What is required → Can you pick up the column about the week's tech mega-deals and keep writing from where it ends?

Excerpt to read →
"""
You pop out for a cup of tea, and it's one mega-buy after another...
Written by ZDNet Staff, Contributor

You pop out for a cup of tea, and it's one mega-buy after another...

The silly season: the lazy journalist's favourite time of year: the boss is on holiday and so is everyone else, and there is quite literally nothing happening in the world except long lunches, a bit of aimless desk tidying, and writing up the odd whimsical story. Nice and peaceful.

Not this year.

The IT industry has gone into acquisition overdrive, causing tech hacks the world over to leap into action.

Earlier this week the Round-Up got up to make a cup of tea and by the time he got back, Google had made a bid for Motorola Mobility.

cup of tea

Pop out for a cup of tea, and what happens?Photo: naama under Creative Commons licence

Suddenly the airwaves were filled by pundits predicting the next huge domino to fall as the rest of the mobile computing industry tried to figure out what this meant for them.

The thing this reminds the Round-Up of most is his student days and games of Risk in smoky rooms filled with indie music where huge armies were amassed and built up to the point where millions of troops lurked in tiny but strategically placed nations... waiting.

Then someone actually made a move to win the game triggering a frenetic assault on all fronts by those woken from their stockpiling stupor. Victories were normally acrimonious with allegations of truce-breaking. Ahh, such happy days.

But back in the real world, it's all about patents - having missed out on one set of patents, Google decided to do things in grand style and grab a whole company instead.

The other possibility is that Google wants to set itself up as an integrated hardware and software company. Strange days, indeed.

Then, last night, as the Round-Up was making another cup of tea, the second mega-story of the week dropped, with HP deciding to go big on its enterprise software-and-services play, shedding its PC unit, killing off its webOS devices and making a multibillion pound offer for Autonomy.

Phew! Fearful that more tea drinking will cause yet another IT mega-merger, the Round-Up is now switching to coffee for the rest of the month.
"""
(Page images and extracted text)
"""
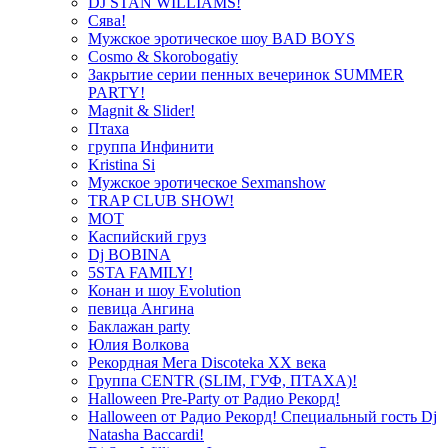
DJ STAN WILLIAMS!
Сява!
Мужское эротическое шоу BAD BOYS
Cosmo & Skorobogatiy
Закрытие серии пенных вечеринок SUMMER
PARTY!
Magnit & Slider!
Птаха
группа Инфинити
Kristina Si
Мужское эротическое Sexmanshow
TRAP CLUB SHOW!
МОТ
Каспийский груз
Dj BOBINA
5STA FAMILY!
Конан и шоу Evolution
певица Ангина
Баклажан party
Юлия Волкова
Рекордная Мега Discoteka XX века
Группа CENTR (SLIM, ГУФ, ПТАХА)!
Halloween Pre-Party от Радио Рекорд!
Halloween от Радио Рекорд! Специальный гость Dj
Natasha Baccardi!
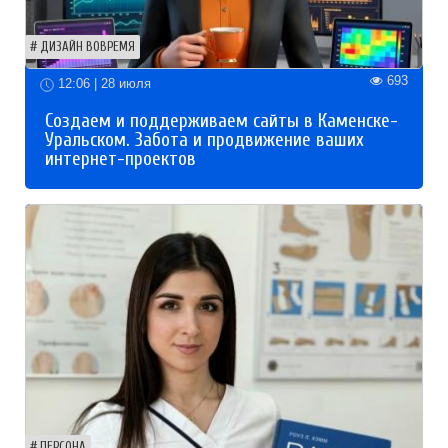
ДИЗАЙН ВОВРЕМЯ
693
12:06 | 28 июля
Создаем и поддерживаем сайты в Каменске-
Уральском. Забота и продвижение ваших
интернет-проектов
ПЕРСОНА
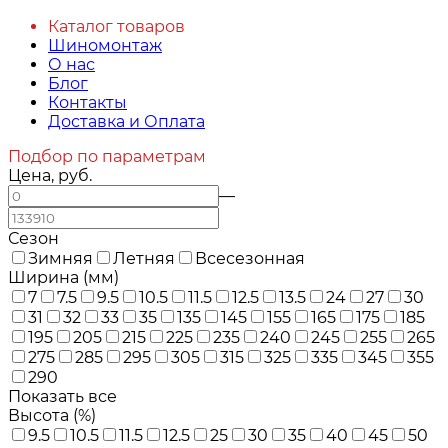
Каталог товаров
Шиномонтаж
О нас
Блог
Контакты
Доставка и Оплата
Подбор по параметрам
Цена, руб.
—
Сезон
Зимняя
Летняя
Всесезонная
Ширина (мм)
7
7.5
9.5
10.5
11.5
12.5
13.5
24
27
30
31
32
33
35
135
145
155
165
175
185
195
205
215
225
235
240
245
255
265
275
285
295
305
315
325
335
345
355
290
Показать все
Высота (%)
9.5
10.5
11.5
12.5
25
30
35
40
45
50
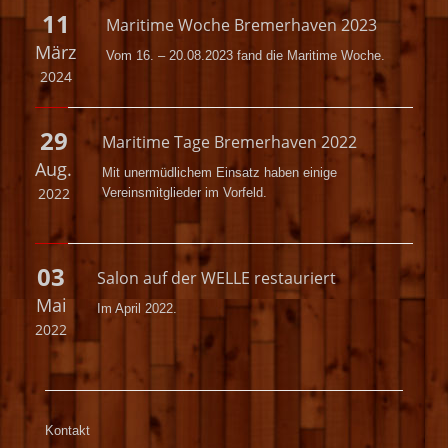
11
Maritime Woche Bremerhaven 2023
März
Vom 16. – 20.08.2023 fand die Maritime Woche.
2024
29
Maritime Tage Bremerhaven 2022
Aug.
Mit unermüdlichem Einsatz haben einige
2022
Vereinsmitglieder im Vorfeld.
03
Salon auf der WELLE restauriert
Mai
Im April 2022.
2022
Kontakt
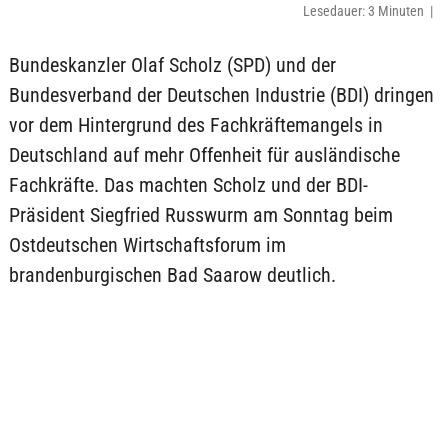
Lesedauer: 3 Minuten |
Bundeskanzler Olaf Scholz (SPD) und der
Bundesverband der Deutschen Industrie (BDI) dringen
vor dem Hintergrund des Fachkräftemangels in
Deutschland auf mehr Offenheit für ausländische
Fachkräfte. Das machten Scholz und der BDI-
Präsident Siegfried Russwurm am Sonntag beim
Ostdeutschen Wirtschaftsforum im
brandenburgischen Bad Saarow deutlich.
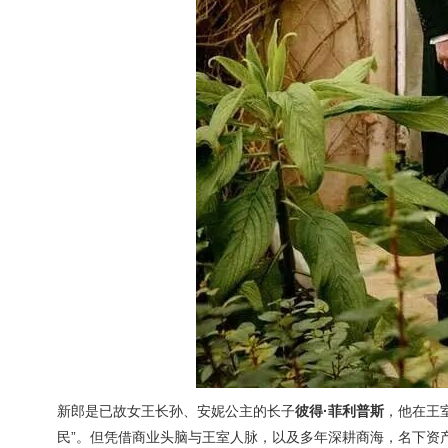
新郎是已故女王长孙、安妮公主的长子
彼得·菲利普斯
，他在王
民”。但凭借商业头脑与王室人脉，以及多年深耕商海，名下资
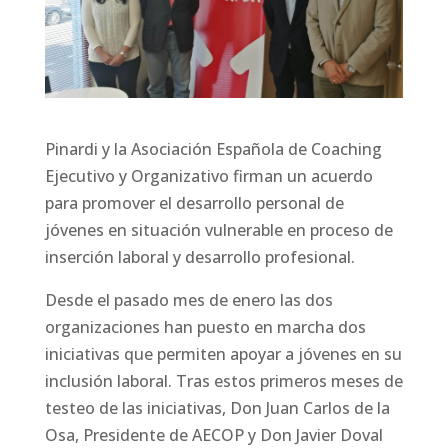
Pinardi y la Asociación Española de Coaching
Ejecutivo y Organizativo firman un acuerdo
para promover el desarrollo personal de
jóvenes en situación vulnerable en proceso de
inserción laboral y desarrollo profesional.
Desde el pasado mes de enero las dos
organizaciones han puesto en marcha dos
iniciativas que permiten apoyar a jóvenes en su
inclusión laboral. Tras estos primeros meses de
testeo de las iniciativas, Don Juan Carlos de la
Osa, Presidente de AECOP y Don Javier Doval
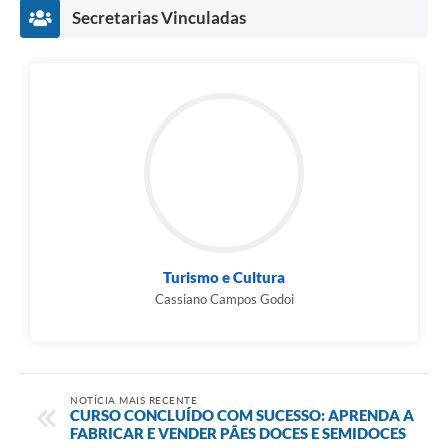
Secretarias Vinculadas
Turismo e Cultura
Cassiano Campos Godoi
NOTÍCIA MAIS RECENTE
CURSO CONCLUÍDO COM SUCESSO: APRENDA A
FABRICAR E VENDER PÃES DOCES E SEMIDOCES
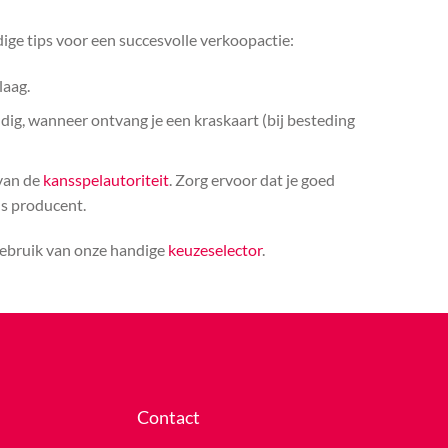
ige tips voor een succesvolle verkoopactie:
laag.
ldig, wanneer ontvang je een kraskaart (bij besteding
 van de
kansspelautoriteit
. Zorg ervoor dat je goed
ls producent.
 gebruik van onze handige
keuzeselector
.
Contact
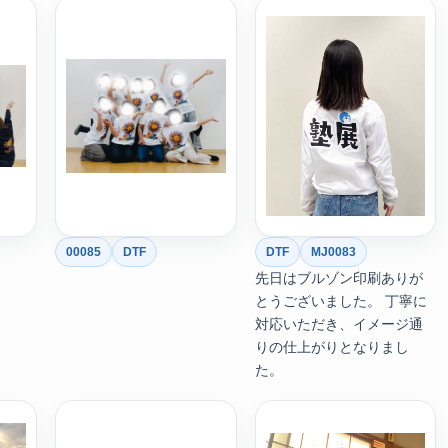
00085
DTF
DTF
MJ0083
先日はブルゾン印刷ありが
とうございました。 丁寧に
対応いただき、イメージ通
りの仕上がりとなりまし
た。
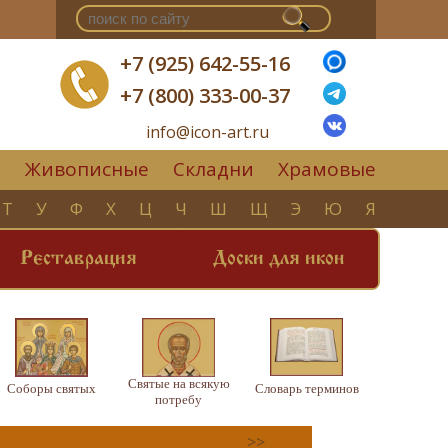
+7 (925) 642-55-16
+7 (800) 333-00-37
info@icon-art.ru
Живописные
Складни
Храмовые
▼
Т
У
Ф
Х
Ц
Ч
Ш
Щ
Э
Ю
Я
Реставрация
Доски для икон
Святые на всякую
Соборы святых
Словарь терминов
потребу
>>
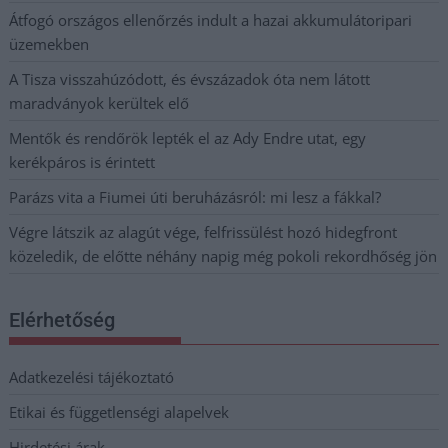
Átfogó országos ellenőrzés indult a hazai akkumulátoripari
üzemekben
A Tisza visszahúzódott, és évszázadok óta nem látott
maradványok kerültek elő
Mentők és rendőrök lepték el az Ady Endre utat, egy
kerékpáros is érintett
Parázs vita a Fiumei úti beruházásról: mi lesz a fákkal?
Végre látszik az alagút vége, felfrissülést hozó hidegfront
közeledik, de előtte néhány napig még pokoli rekordhőség jön
Elérhetőség
Adatkezelési tájékoztató
Etikai és függetlenségi alapelvek
Hirdetési árak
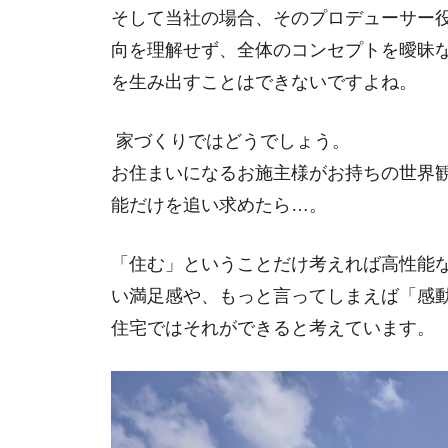
そして当社の場合、そのプロデューサー
向を理解せず、全体のコンセプトを曖昧
を生み出すことはできないですよね。
家づくりではどうでしょう。
お住まいになるお施主様がお持ちの世界
能だけを追い求めたら…。
「住む」ということだけ考えれば高性能
い満足感や、もっと言ってしまえば「感
住宅ではそれができると考えています。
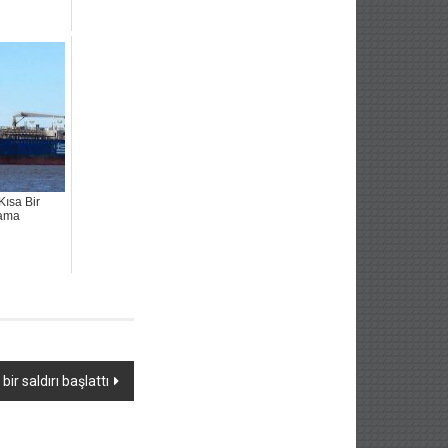
Kısa Bir
ama
ir saldırı başlattı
"""
Result →
Picture yourself lying on a Mediterranean beach, a cool breeze wafting over your skin and fine white sand coating the soles of your feet. All you can hear is the sound of the waves gently brushing the shore.

Now imagine your boss lying next to you in an inappropriately small...

...swimming costume asking you where that report is that he asked for a week ago.

You explain that he would have had it by now if he hadn't already asked you for another paper on the company's risk strategy.

Not the point, he replies, maybe if you were better at delegating he'd have had both reports.

Not very relaxing, is it? You deserve a break from everything and by logging in your work inbox it's like having the miserable sod lying next to you on the beach demanding you rub sun cream on his shoulders before fetching him an ice cream.

Now, if you're anything like the Round-Up you struggle to separate your personal life from your office life.

We may be in the summer months by but 'logging in' to your work email via your BlackBerry or other soulless personal communications device when you should be enjoying the beach or the tour of the local vineyard instead is ruining your holiday time.

We can't help it and apparently psychiatrists and psychologists are getting concerned by the behavior.

The need to stay connected often reflects far deeper psychological challenges such as anxiety about one's job, lack of trust about delegating - and perhaps even the skill to do so - depression about dealing with the backlog on return, inflated feeling of self-importance or simply a terrible and uncontrollable addiction to email and social networking.

Luckily there's help at hand. silicon.com this week published five tips on how to manage emails when you take a welcome two week break.

Naturally, the Round-Up isn't going to tell you what they are - you're going have read the story - Five ways to untether yourself on leave,but it will share one rather dramatic approach with you.

Apparently, email overload is such a problem that some take a cavalier approach and have all incoming emails deleted automatically. Instant inbox zero and a profound feeling of satisfaction.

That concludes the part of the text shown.